### REQUIRED ACTION
Exactly the lines from the one containing "right knee: (608, 667)" through the end of the records must be reproduced; leave out all pictures.

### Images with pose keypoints
[Start of section]
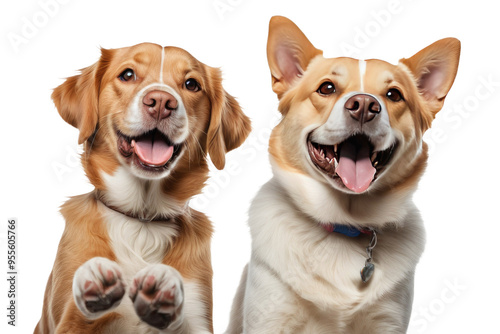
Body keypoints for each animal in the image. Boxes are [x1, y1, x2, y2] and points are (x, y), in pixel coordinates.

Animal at [227, 17, 460, 332]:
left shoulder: (388, 321)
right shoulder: (269, 317)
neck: (345, 222)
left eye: (394, 95)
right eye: (326, 88)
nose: (364, 106)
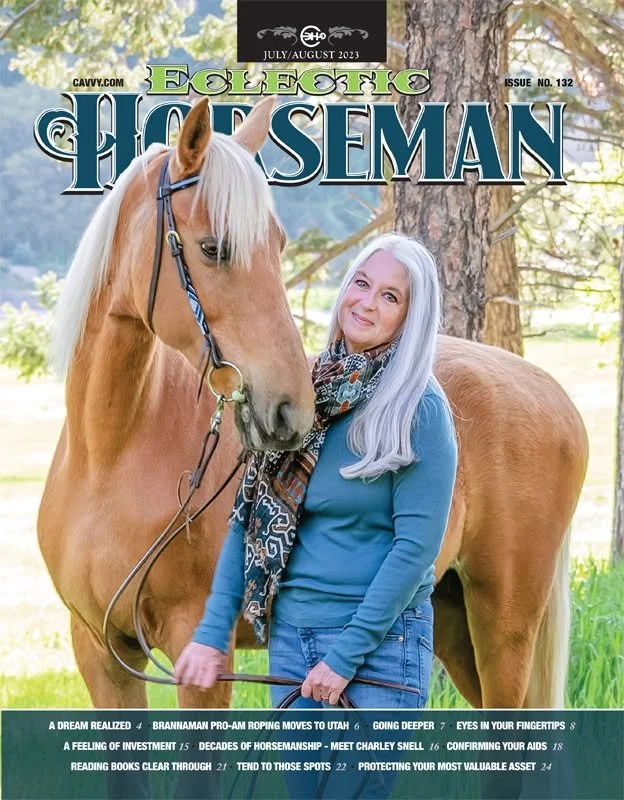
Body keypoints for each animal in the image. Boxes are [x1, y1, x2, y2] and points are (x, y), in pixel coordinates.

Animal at [38, 98, 588, 712]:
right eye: (212, 247)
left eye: (278, 246)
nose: (290, 409)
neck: (110, 455)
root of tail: (548, 389)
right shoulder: (101, 654)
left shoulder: (198, 657)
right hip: (452, 619)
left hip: (503, 625)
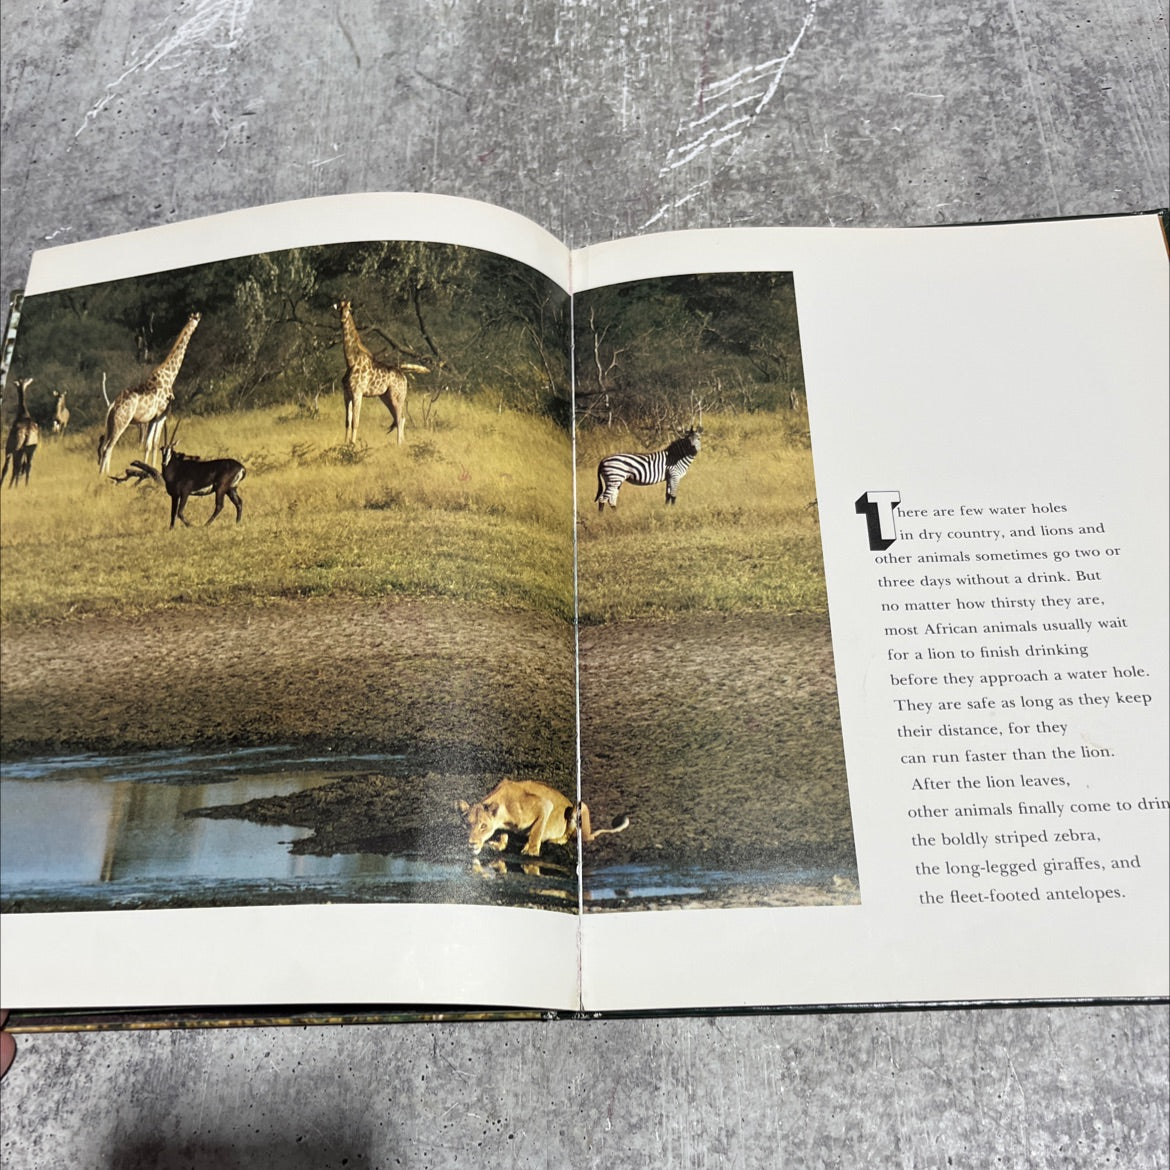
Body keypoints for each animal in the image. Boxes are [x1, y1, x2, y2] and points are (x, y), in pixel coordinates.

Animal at [457, 779, 630, 858]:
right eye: (466, 825)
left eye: (483, 826)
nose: (471, 843)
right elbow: (504, 835)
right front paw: (499, 845)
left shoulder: (544, 804)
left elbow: (536, 831)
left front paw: (531, 851)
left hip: (579, 806)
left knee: (569, 836)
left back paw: (556, 840)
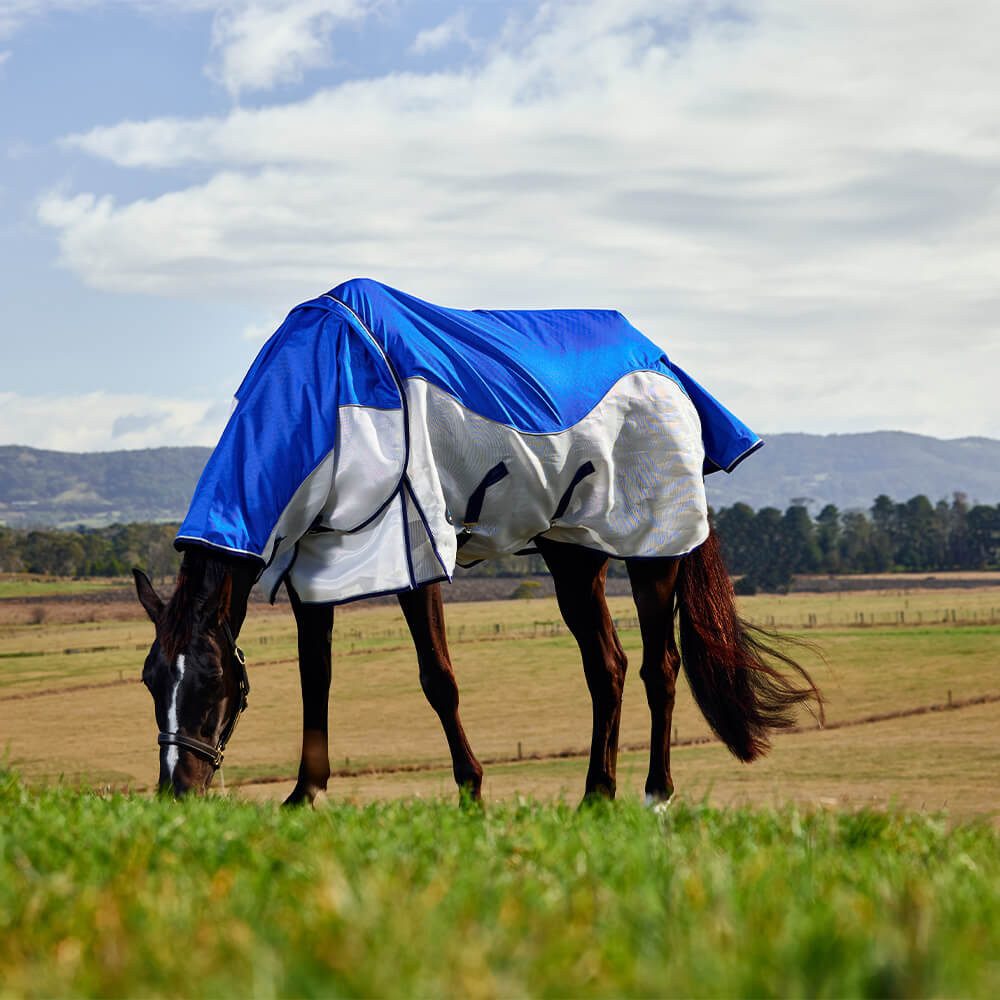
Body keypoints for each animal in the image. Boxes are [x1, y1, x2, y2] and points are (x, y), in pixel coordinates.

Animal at [132, 278, 822, 801]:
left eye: (212, 680)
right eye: (151, 680)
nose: (178, 793)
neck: (325, 395)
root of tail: (664, 365)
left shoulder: (413, 552)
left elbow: (438, 678)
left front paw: (470, 791)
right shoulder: (315, 568)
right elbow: (315, 678)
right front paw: (306, 795)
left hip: (654, 551)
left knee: (660, 666)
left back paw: (656, 792)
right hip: (574, 555)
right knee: (608, 667)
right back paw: (596, 796)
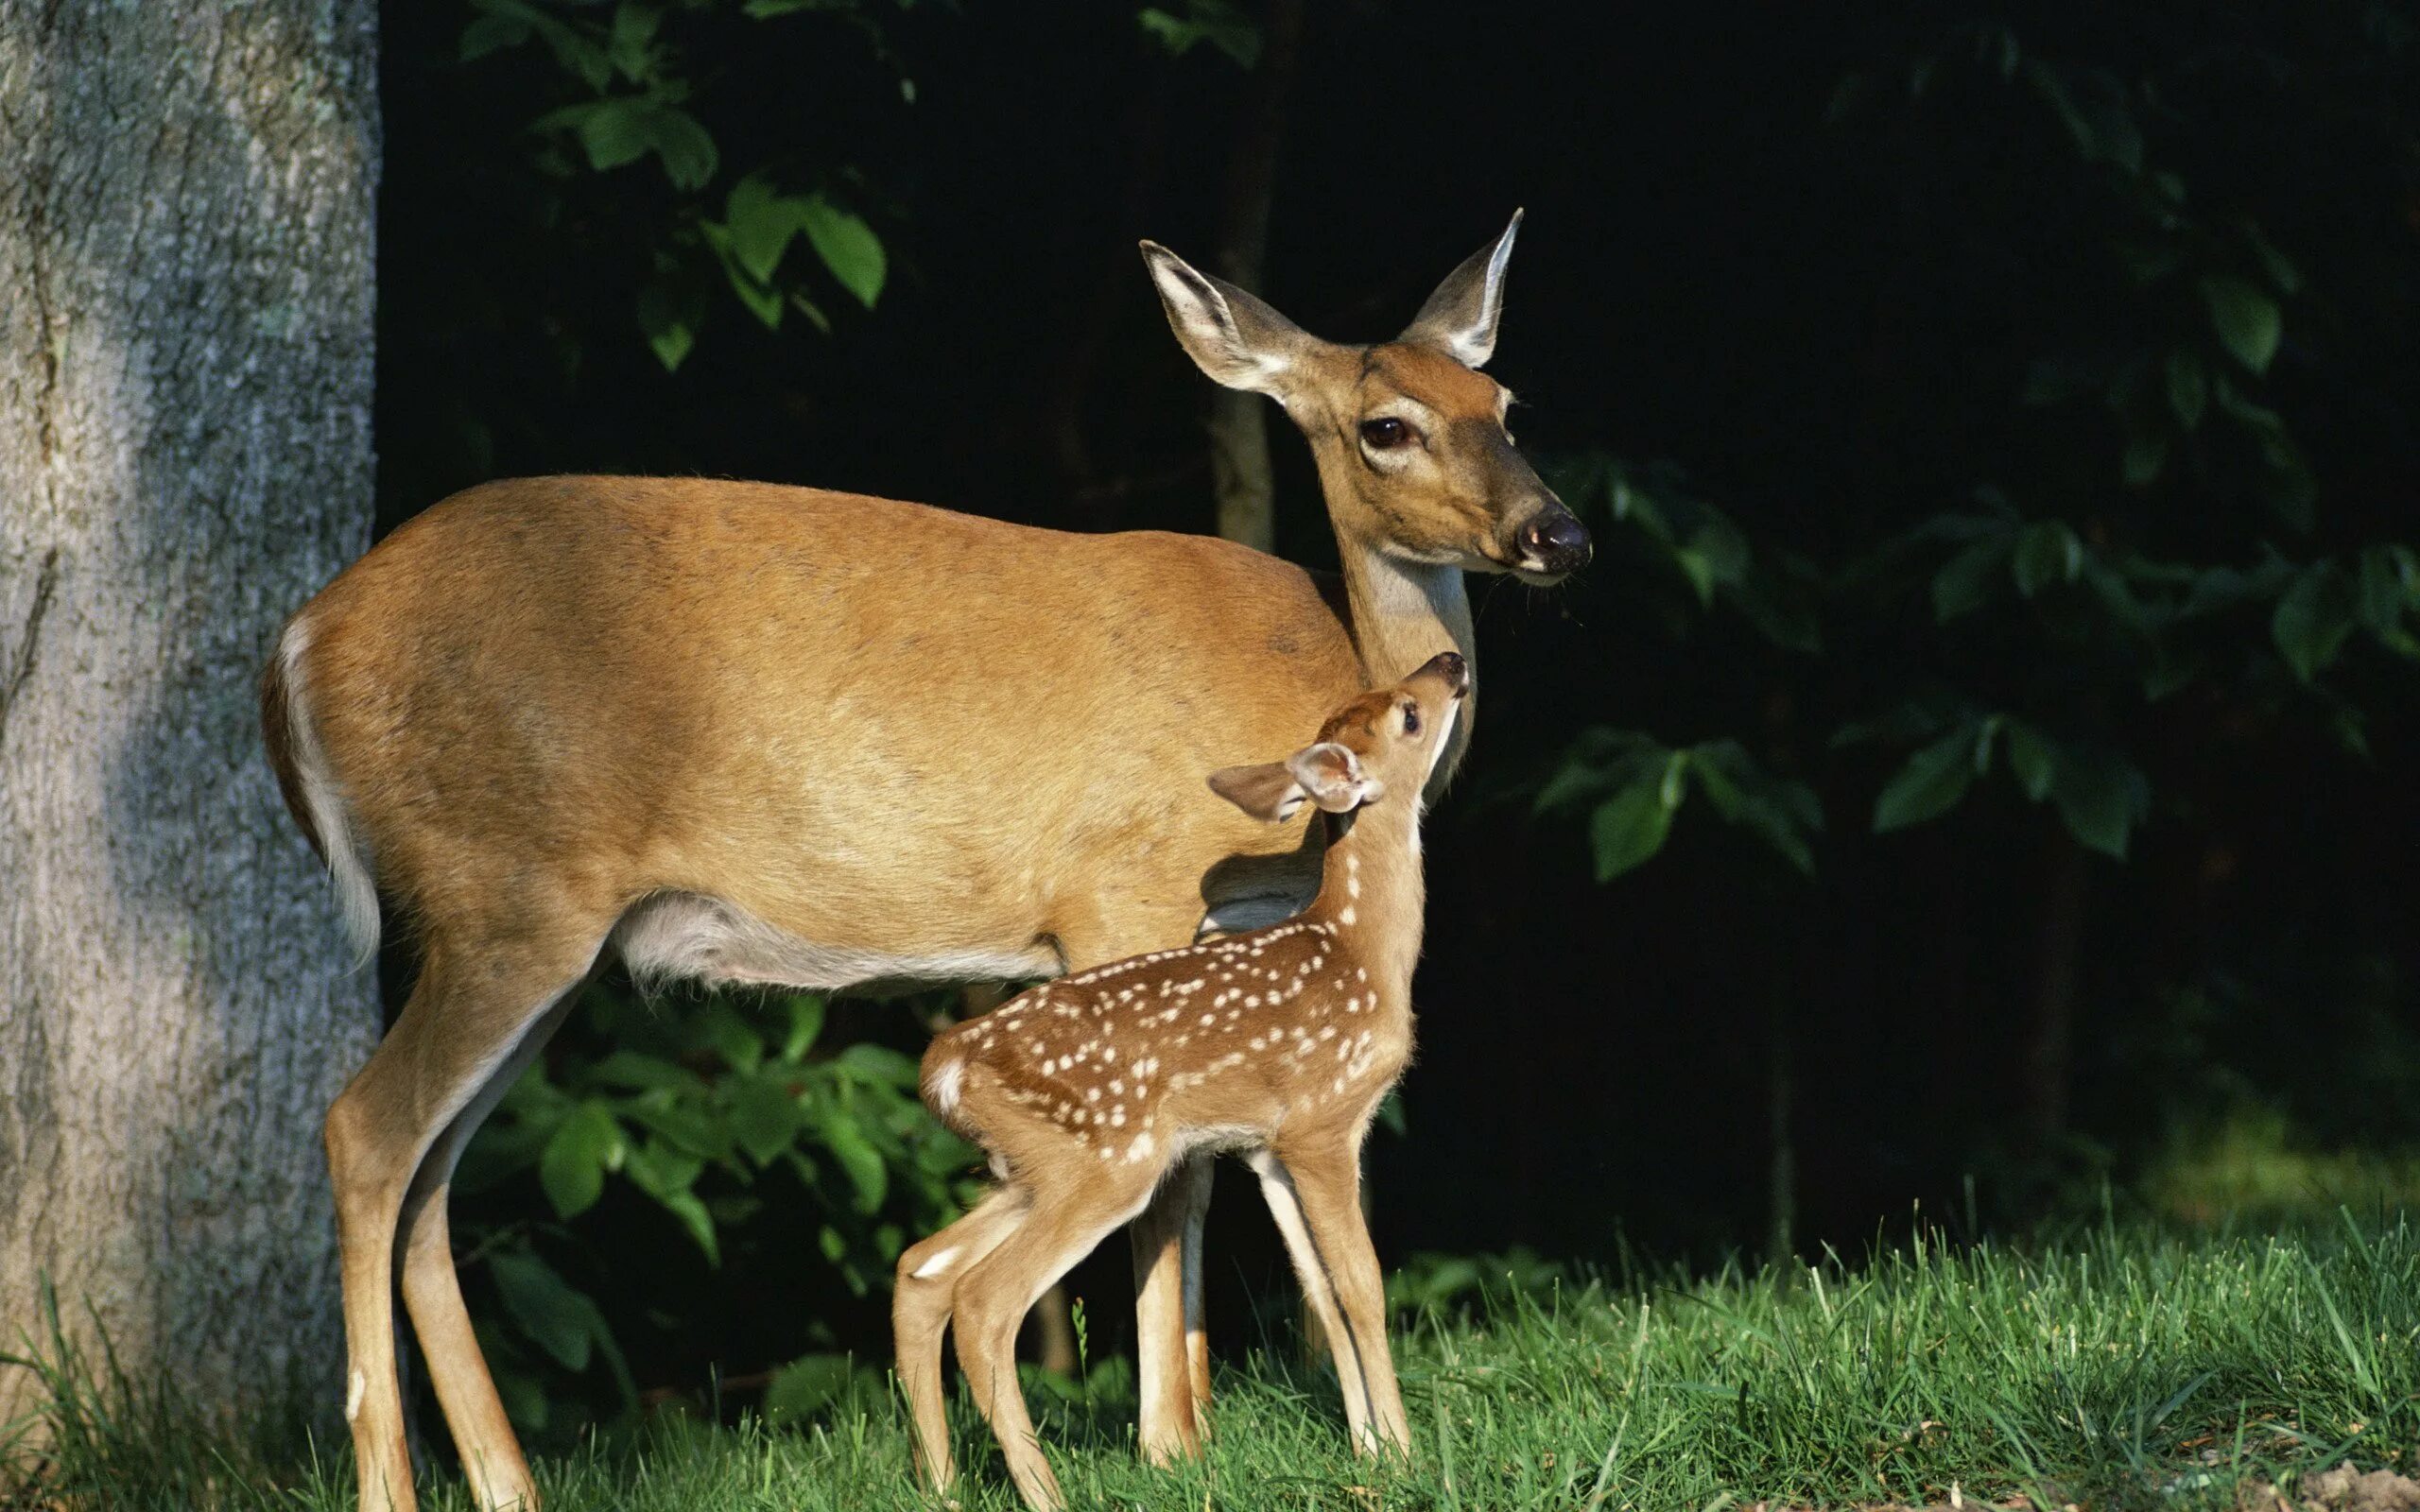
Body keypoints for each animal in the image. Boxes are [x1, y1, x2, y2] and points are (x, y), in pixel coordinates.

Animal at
[End of section]
### FINAL ANSWER
right knee: (608, 667)
right back paw: (596, 796)
Body keypoints for each animal in the image. Boxes are [x1, y1, x2, y2] and points are (x, y), in pixel coordinates.

Animal at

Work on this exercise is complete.